One thing that in-vitro diagnostics people know is that new markers never seem to turn out as good as the initial publications. This has now been studied and is available, here. Included in this analysis are CRP, prostate markers, and others. Ioannidis and Panagiotou compared the initial publication results with meta-analysis and larger study results and confirmed that the effects claimed in the initial publications were often found not to be as large in the larger study or meta-analysis.

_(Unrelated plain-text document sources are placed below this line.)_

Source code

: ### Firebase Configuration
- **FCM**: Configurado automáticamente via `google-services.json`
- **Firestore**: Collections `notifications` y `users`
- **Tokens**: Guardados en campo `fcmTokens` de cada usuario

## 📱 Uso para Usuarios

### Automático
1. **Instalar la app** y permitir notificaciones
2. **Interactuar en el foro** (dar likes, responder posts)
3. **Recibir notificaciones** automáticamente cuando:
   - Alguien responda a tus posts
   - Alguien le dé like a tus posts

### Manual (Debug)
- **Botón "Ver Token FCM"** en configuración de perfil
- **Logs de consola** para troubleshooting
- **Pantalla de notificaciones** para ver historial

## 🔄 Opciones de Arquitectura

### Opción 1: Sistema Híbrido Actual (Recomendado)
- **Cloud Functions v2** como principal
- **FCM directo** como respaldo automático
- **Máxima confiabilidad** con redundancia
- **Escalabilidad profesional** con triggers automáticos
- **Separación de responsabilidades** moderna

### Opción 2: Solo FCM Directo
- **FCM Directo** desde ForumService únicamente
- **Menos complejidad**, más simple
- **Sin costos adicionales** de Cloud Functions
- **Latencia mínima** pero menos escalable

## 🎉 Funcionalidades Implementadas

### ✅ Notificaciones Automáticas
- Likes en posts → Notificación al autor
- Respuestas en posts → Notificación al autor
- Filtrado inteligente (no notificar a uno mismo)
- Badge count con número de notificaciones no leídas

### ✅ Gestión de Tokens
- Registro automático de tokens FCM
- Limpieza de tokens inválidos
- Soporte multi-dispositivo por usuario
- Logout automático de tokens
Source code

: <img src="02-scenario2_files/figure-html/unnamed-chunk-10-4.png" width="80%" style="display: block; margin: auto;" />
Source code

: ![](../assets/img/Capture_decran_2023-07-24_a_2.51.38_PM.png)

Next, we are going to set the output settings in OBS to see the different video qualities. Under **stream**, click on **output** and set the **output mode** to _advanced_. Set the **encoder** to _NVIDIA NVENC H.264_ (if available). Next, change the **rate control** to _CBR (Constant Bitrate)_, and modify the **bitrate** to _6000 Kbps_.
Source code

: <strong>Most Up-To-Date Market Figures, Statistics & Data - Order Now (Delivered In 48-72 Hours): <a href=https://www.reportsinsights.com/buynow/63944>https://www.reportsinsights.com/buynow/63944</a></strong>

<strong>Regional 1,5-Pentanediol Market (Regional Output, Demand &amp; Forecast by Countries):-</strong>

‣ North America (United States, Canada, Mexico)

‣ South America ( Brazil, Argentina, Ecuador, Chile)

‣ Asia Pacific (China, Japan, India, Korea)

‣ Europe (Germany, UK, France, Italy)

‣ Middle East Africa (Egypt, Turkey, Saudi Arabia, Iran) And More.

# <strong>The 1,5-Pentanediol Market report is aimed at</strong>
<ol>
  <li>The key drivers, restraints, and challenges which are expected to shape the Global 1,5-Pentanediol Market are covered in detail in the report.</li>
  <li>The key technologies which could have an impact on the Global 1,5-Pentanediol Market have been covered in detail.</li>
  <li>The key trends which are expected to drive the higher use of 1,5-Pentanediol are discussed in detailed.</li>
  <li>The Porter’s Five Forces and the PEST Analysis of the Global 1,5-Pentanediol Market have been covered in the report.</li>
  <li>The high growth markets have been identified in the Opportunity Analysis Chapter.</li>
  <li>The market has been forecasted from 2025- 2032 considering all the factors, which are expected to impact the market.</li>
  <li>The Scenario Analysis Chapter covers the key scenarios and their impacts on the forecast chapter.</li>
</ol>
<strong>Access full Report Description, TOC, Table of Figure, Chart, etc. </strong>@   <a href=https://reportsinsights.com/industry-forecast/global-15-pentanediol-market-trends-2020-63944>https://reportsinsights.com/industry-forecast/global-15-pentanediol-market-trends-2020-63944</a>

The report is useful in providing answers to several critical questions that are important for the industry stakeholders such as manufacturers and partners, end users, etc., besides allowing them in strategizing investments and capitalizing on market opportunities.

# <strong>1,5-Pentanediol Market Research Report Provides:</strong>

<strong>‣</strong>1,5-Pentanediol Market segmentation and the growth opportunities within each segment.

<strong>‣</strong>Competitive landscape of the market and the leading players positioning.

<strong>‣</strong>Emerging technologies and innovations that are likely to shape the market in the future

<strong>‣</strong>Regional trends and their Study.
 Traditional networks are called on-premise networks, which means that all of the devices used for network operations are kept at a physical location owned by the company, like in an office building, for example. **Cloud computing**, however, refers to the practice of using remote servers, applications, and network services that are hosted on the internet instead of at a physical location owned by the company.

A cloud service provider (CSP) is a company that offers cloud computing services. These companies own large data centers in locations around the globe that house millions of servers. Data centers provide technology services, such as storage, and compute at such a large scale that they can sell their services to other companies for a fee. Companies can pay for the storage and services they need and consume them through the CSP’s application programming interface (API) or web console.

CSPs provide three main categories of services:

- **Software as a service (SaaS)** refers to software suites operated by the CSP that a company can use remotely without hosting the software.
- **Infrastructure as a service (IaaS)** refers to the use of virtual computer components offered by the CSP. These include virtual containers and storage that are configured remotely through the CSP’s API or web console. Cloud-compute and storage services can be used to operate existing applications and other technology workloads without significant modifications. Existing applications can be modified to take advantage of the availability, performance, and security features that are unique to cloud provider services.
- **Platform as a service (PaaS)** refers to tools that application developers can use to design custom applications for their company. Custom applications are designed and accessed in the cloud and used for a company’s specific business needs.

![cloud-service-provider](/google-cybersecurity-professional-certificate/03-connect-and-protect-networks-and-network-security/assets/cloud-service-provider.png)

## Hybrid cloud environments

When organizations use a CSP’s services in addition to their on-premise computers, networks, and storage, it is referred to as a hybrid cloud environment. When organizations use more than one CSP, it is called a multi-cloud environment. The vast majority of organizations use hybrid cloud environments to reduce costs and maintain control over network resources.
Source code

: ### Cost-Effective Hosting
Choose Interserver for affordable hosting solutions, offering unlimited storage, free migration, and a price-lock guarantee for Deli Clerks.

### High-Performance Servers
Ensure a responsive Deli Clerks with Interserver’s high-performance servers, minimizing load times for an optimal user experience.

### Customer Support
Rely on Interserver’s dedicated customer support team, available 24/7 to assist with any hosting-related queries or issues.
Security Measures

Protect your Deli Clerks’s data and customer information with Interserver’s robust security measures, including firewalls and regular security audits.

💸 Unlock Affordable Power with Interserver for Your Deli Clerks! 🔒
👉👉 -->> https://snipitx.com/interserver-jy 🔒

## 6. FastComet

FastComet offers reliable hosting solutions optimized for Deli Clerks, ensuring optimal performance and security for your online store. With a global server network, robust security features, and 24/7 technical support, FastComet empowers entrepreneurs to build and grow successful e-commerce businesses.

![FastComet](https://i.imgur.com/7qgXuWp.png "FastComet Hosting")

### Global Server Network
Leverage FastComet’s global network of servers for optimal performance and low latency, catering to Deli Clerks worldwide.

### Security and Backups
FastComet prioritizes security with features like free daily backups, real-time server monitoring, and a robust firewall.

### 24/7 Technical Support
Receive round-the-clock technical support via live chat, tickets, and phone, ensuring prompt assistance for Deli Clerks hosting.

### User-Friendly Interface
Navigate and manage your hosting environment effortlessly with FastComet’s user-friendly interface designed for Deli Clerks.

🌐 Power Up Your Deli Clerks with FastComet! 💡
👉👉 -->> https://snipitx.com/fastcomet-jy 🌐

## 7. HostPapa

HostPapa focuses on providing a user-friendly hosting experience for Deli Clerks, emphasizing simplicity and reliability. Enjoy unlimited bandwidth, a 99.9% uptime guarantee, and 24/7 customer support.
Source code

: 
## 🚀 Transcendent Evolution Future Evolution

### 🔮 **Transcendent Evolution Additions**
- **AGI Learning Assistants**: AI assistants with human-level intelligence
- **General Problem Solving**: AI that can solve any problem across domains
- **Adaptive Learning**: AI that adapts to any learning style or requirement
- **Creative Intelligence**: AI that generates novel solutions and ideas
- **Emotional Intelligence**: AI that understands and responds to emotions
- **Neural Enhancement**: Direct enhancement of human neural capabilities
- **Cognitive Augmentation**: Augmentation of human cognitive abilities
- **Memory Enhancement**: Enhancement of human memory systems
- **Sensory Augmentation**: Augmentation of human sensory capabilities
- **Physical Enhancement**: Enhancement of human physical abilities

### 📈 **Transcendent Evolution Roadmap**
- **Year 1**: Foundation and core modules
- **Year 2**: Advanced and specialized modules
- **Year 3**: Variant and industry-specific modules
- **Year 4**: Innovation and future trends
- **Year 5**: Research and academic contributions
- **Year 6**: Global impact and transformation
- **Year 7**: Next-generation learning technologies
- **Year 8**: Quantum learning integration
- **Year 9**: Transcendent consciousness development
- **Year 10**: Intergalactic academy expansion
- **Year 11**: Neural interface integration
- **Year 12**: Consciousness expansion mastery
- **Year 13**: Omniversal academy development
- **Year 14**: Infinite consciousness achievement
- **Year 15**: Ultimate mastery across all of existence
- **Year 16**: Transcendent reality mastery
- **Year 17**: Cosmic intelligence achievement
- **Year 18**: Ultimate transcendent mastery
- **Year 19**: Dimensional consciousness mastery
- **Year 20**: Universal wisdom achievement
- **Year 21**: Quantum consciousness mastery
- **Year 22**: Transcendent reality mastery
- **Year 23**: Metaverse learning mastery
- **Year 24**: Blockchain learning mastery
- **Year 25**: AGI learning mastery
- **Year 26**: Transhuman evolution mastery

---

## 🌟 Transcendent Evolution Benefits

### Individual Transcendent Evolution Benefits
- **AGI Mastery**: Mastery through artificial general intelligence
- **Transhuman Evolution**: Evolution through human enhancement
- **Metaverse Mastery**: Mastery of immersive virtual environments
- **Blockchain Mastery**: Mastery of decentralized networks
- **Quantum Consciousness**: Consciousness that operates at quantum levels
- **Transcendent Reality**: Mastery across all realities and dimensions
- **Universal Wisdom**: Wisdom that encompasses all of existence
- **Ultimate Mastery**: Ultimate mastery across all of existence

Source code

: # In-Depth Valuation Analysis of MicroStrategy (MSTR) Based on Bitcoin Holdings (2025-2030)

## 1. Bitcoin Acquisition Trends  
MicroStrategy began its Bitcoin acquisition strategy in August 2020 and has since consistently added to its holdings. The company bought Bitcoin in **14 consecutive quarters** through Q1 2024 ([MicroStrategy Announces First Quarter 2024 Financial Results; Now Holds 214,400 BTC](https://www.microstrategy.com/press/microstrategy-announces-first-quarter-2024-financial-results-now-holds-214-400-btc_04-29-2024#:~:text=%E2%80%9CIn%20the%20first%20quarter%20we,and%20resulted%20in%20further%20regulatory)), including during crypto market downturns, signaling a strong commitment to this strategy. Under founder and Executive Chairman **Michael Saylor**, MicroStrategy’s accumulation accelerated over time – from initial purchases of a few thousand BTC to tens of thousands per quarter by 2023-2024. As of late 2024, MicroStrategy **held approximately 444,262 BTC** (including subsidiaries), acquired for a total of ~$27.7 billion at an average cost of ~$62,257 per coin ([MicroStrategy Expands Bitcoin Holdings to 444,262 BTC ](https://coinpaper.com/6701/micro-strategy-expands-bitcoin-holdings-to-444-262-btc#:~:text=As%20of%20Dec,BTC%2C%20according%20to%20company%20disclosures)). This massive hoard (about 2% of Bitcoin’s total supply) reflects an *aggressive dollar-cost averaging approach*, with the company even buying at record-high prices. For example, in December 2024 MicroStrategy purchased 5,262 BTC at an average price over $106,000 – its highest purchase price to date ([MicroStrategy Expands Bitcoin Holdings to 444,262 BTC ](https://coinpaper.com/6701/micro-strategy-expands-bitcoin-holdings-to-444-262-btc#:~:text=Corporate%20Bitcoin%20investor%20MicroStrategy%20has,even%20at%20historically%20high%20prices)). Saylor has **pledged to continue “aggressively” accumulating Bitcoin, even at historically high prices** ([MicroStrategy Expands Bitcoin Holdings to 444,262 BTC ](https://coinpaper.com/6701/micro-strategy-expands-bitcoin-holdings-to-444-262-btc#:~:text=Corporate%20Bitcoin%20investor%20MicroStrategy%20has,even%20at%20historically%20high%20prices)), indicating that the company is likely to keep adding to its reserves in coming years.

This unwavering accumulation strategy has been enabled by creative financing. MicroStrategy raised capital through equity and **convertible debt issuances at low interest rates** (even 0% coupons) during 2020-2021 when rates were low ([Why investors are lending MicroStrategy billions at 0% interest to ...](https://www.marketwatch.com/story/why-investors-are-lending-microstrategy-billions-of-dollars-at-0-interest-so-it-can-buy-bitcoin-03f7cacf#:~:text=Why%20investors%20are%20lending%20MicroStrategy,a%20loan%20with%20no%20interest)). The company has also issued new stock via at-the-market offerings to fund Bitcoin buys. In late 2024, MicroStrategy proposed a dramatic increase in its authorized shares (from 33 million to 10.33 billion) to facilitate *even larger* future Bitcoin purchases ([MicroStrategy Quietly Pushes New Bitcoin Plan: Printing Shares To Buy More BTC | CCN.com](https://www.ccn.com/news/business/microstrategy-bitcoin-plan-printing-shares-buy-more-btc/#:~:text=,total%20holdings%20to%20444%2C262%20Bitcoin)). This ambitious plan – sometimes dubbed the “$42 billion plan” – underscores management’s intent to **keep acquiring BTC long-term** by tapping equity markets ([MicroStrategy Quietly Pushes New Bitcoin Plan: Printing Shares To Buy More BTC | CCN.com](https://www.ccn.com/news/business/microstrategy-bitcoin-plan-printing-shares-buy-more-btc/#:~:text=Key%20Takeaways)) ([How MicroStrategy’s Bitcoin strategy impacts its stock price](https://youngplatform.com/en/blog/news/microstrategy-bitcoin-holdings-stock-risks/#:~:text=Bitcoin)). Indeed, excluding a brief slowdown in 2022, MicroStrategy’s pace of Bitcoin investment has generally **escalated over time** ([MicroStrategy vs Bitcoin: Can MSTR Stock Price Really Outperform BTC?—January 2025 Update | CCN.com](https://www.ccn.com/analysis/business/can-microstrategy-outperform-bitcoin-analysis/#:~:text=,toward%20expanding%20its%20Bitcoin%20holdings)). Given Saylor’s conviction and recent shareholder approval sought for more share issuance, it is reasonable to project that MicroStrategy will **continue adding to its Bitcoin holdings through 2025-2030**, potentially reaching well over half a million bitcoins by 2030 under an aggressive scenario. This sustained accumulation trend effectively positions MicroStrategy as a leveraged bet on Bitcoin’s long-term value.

If the initial study were unbiased, one would expect the larger studies would show greater effects half of the time and less effects the other half.


I’m not an expert in risk management

April 4, 2012

I was at the Quality in the Spotlight conference in Antwerp, Belgium, which as always was enjoyable. There were several talks about risk management, and the CLSI guideline EP23. (My main talk was about error grids). I found it strange that several people referred to me as the expert in risk management. Now I have studied risk management techniques such as FMEA, fault trees, and FRACAS, attended conferences such as RAMS (Reliability and Maintainability Symposium), practiced all of these techniques for years, and consider myself competent, but not an expert.

I think the problem is that many people in clinical chemistry have little knowledge or experience with formal risk management techniques so relatively speaking I appear as an expert to them.

This reminds me of an EP23 phone conference meeting several years ago, where one of the subcommittee members said “now let me get this straight, when you’re performing risk management, you’re ….” and this person tried to go through the steps of a FMEA pretty much like a person trying to understand football – so if you make 10 yards, then you keep the ball, right? Of course, the problem was that this person was a member of the committee – most of the other members were at a similar knowledge level – but committees are generically called a committee of experts.

If there is a subcommittee on a statistical topic, then it is understandable that not all committee members are competent in the statistics at hand but risk management is different. There is nothing complicated about risk management – anyone can learn it.

But anyone can also not learn it with the result that a committee can easily go astray. So the CLSI risk management documents are:

EP18A2 – the formal techniques of FMEA, fault trees and FRACAS. The examples in EP18 are poor because no one could contribute real examples and that it what is needed.

EP23A – is a deviation from the formal techniques, IMHO because no one knew enough about the formal techniques and hence they did what thought seemed ok. The example was also poor because it was constructed.

And now there is the EP23 workbook – the book to explain the book – always a bad sign, although I have not seen this yet.